- **Задания**
[1] Ответьте на вопросы по отрывку, отмечая ответы так же, как вопросы:
(a) С чем, по словам Гегеля, можно сравнить всемирно-исторических личностей, когда их цель достигнута?
(b) Какой ответ дал Маркс на вопрос о главном девизе своей жизни?
(c) Кто вслед за Сен-Симоном дал более реалистическое объяснение движущим силам исторического процесса?
[2] Согласуются ли с отрывком следующие утверждения? На каждое ответьте «да» или «нет» и приведите решающие слова отрывка дословно.
(a) Гегель пришёл к выводу, что история является ареной счастья.
(b) Сен-Симон пытался рассматривать французскую революцию под углом зрения классовой борьбы.
(c) Французские буржуазные историки дали положительное решение вопроса о роли личности в истории.
[3] Объясните по отрывку в одном–трёх предложениях, почему Маркс и Энгельс подвергли философию Гегеля всесторонней критике.

- **Отрывок**
┄┄┄┄┄┄

В руках Гегеля диалектический метод выступает, как нож в руках хирурга. Его холодный, безжалостный анализ всей предшествующей всемирной истории приводит к заключению, что история не является ареной счастья, что здесь целые народы приносятся в жертву. Гегель делает грустные заключения и по поводу всемирно-исторических деятелей прошлого. «...Если мы бросим взгляд на судьбу этих всемирноисторических личностей, призвание которых заключалось в том, чтобы быть доверенными лицами всемирного духа, оказывается, что эта судьба не была счастлива. Они появлялись не для спокойного наслаждения, вся их жизнь являлась тяжёлым трудом, вся их натура выражалась в их страсти. Когда цель достигнута, они отпадают, как пустая оболочка зерна».
По отношению к прошлым эпохам мировой истории мысли Гегеля о судьбе исторических деятелей имеют смысл. Но они неприменимы к новой эпохе, к новым деятелям, которых выдвигает международный пролетариат, могучее коммунистическое движение.
Великие вожди рабочего класса имеют иную судьбу. Своё счастье они видят в борьбе за дело коммунизма. Они тоже родились не для спокойной жизни, а для великого труда и подвига, но в этом они видели и видят и смысл жизни и личное счастье. Их великая и благородная деятельность во имя блага народа составляет главное содержание их жизни.
Когда Маркса спросили, каков главный девиз его жизни, он ответил: «борьба». Борьба за счастье миллионов простых людей, пролетариев и угнетённых всего мира.
Философско-исторические воззрения Гегеля, являясь антитезой взглядов французских просветителей XVIII века, представляли собой более глубокое учение о соотношении свободы и необходимости и на этой основе более правильное решение проблемы о роли личности в истории. Вместе с тем философия истории Гегеля, как мы видели, впадает в фатализм и обрекает людей на пассивность. Не только отдельные личности, но и целые народы в «Философии истории» Гегеля — это орудия «мирового духа». Поэтому Маркс и Энгельс подвергли философию Гегеля всесторонней критике.
Более реалистическое объяснение движущим силам исторического процесса дал Сен-Симон, а вслед за ним — французские историки времён Реставрации: Тьерри, Гизо, Тьер, Минье.
Социалист-утопист Сен-Симон сделал попытку рассматривать французскую революцию под углом зрения классовой борьбы, борьбы третьего сословия против дворянства, а не только с точки зрения борьбы идей и деятельности одиночек — героев революции. В трудах французских буржуазных историков этот взгляд на историю Франции, а также на английскую революцию получил дальнейшее развитие. Французские историки из уроков французской революции сделали правильные выводы о том, что не отдельные личности, не герои, а народные массы, классы делают историю. Но французские буржуазные историки, преодолевая субъективистские воззрения просветителей XVIII века, не дали положительного решения вопроса о роли личности в истории. А отсутствие решения этого вопроса делало уязвимой всю их позицию.

┄┄┄┄┄┄

- **Предоставленные записи**
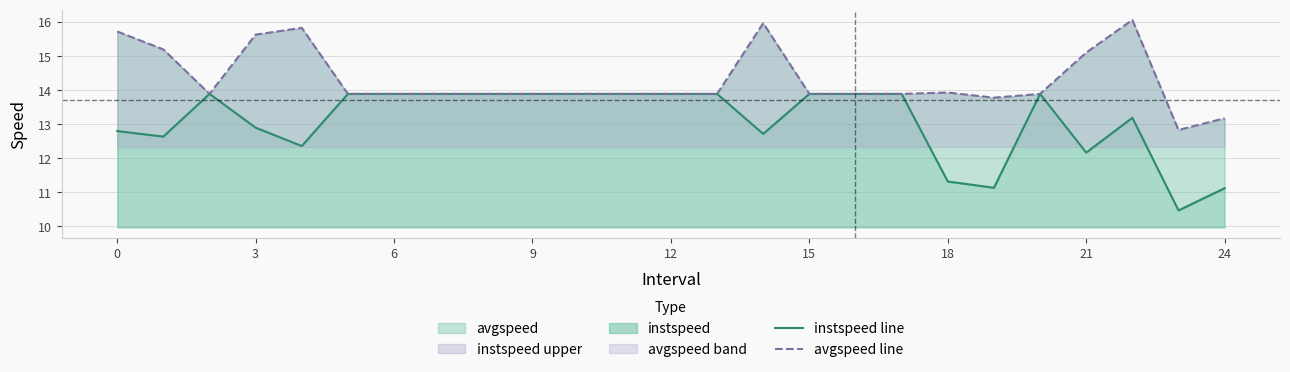

How many series are shown in this chart?

2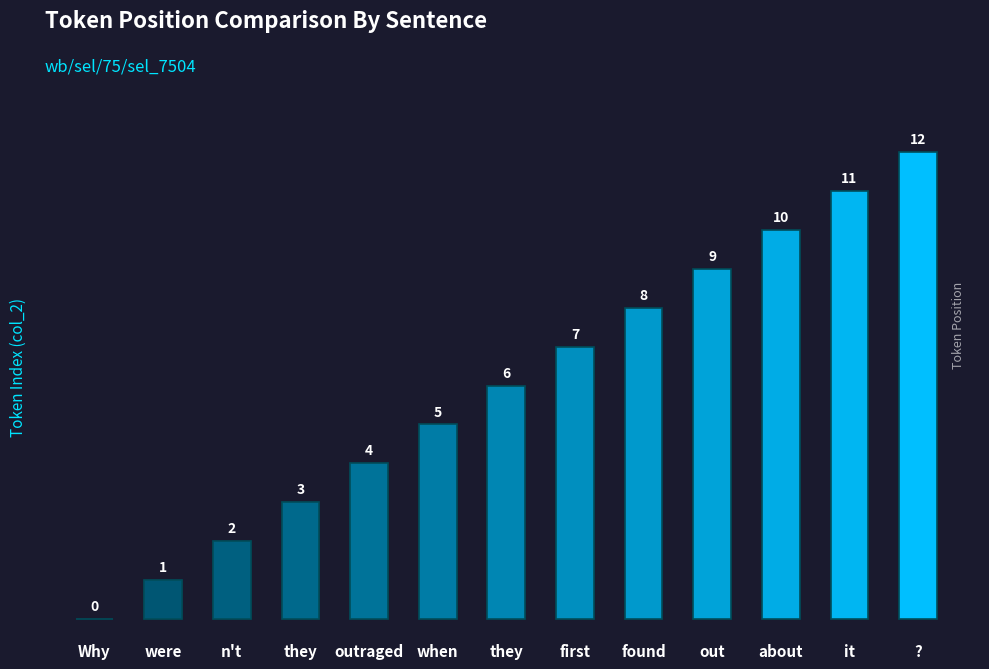

The value at outraged is 4. True or false?

True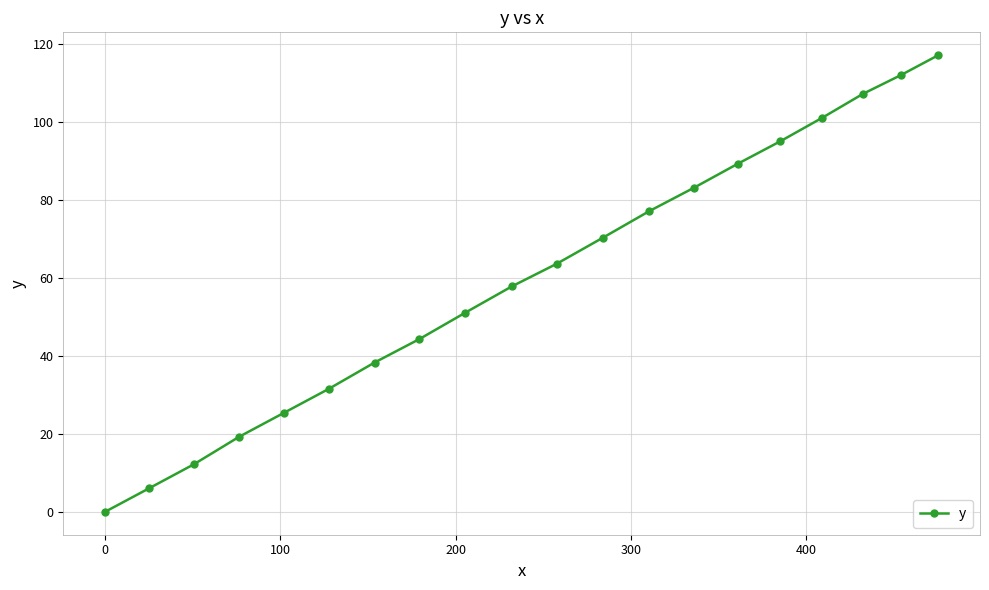

What is the greatest value displayed?

117.1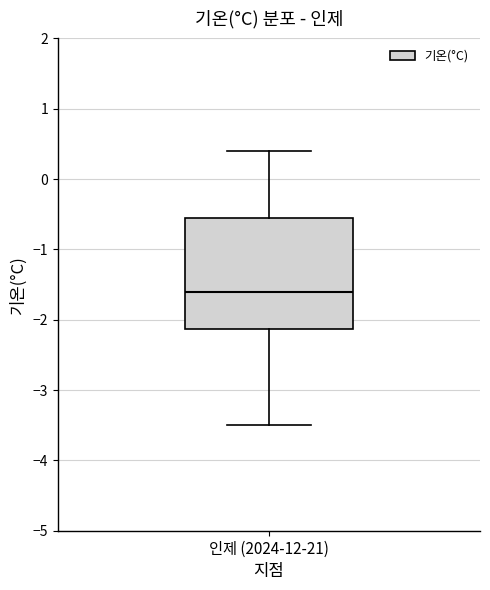

Transcribe this box plot: give where the median line is, the range the box spans, and where the two whiskers end, as read against the y-axis. The values are not printed on the chart, so give them approximately, as read against the axis.

median -1.6, box -2.1 to -0.5, whiskers -3.5 to 0.4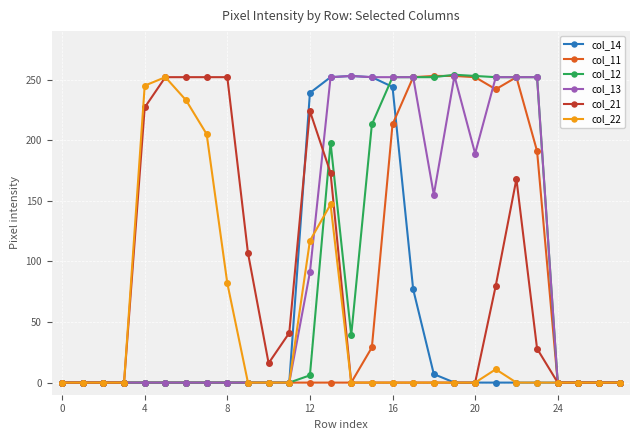

List the series in order of their peak value, highest first.

col_12, col_14, col_11, col_13, col_21, col_22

┄┄┄┄┄┄

- **Ответы**
[1]
(a) С пустой оболочкой зерна: они «отпадают, как пустая оболочка зерна».
(b) «Борьба».
(c) Французские историки времён Реставрации: Тьерри, Гизо, Тьер, Минье.

[2]
(a) Нет: «история не является ареной счастья».
(b) Да: «сделал попытку рассматривать французскую революцию под углом зрения классовой борьбы».
(c) Нет: «не дали положительного решения вопроса о роли личности в истории».

[3] Философия истории Гегеля впадает в фатализм и обрекает людей на пассивность. В его «Философии истории» не только отдельные личности, но и целые народы являются лишь орудиями «мирового духа».